Explore the material:
1) Answer these from the forum thread below on setting the portupgrade package site:
(a) What command does pollito run when upgrading ports?
(b) At what URL does pollito want portupgrade to look for packages?
(c) Which configuration file does pollito suspect is involved?
2) Write the next part of the forum thread below on setting the portupgrade package site, picking up after its last line.

Reading passage:
# Set the portupgrade package site/location



## pollito (Jun 29, 2010)

Hi,

When upgrading my ports, I am trying to get *portupgrade* to check for packages in ftp://ftp.freebsd.org/pub/FreeBSD/ports/i386/packages-stable/All before it tries to build the port from scratch.

The command I issue is *portupgrade -arP*, and it does check a couple of different locations on the FreeBSD FTP site, but I need to change it to the above URL.

If anyone could teach me how to do this that would be great! I have Googled it, and I think it has something to do with */usr/local/etc/pkgtools.conf* but I can't make head nor tail of it. :stud

Thanks,
pollito.


----------



## zeiz (Jun 29, 2010)

Given information:
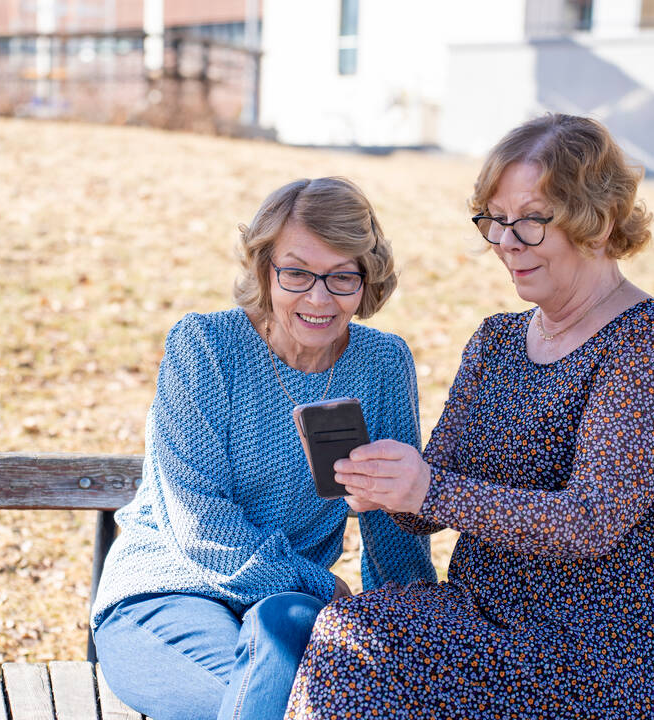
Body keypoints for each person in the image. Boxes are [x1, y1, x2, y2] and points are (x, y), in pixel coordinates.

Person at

Answers in order:
1)
(a) portupgrade -arP
(b) ftp://ftp.freebsd.org/pub/FreeBSD/ports/i386/packages-stable/All
(c) /usr/local/etc/pkgtools.conf

2)
There is no such address as .../packages-stable/... Should be .../packages-8-stable/...

If you are on -RELEASE and want packages from -STABLE change PACKAGESITE variable:
`# setenv PACKAGESITE [url]ftp://ftp.freebsd.org/pub/FreeBSD/ports/i386/packages-8-stable/Latest/[/url]`

If you want just use portupgrade it's better to run:
`# portupgrade -aRP`


----------



## pollito (Jun 29, 2010)

Many thanks, that worked a treat!  I will also use *portupgrade -aRP* from now on.

Thanks again,
pollito.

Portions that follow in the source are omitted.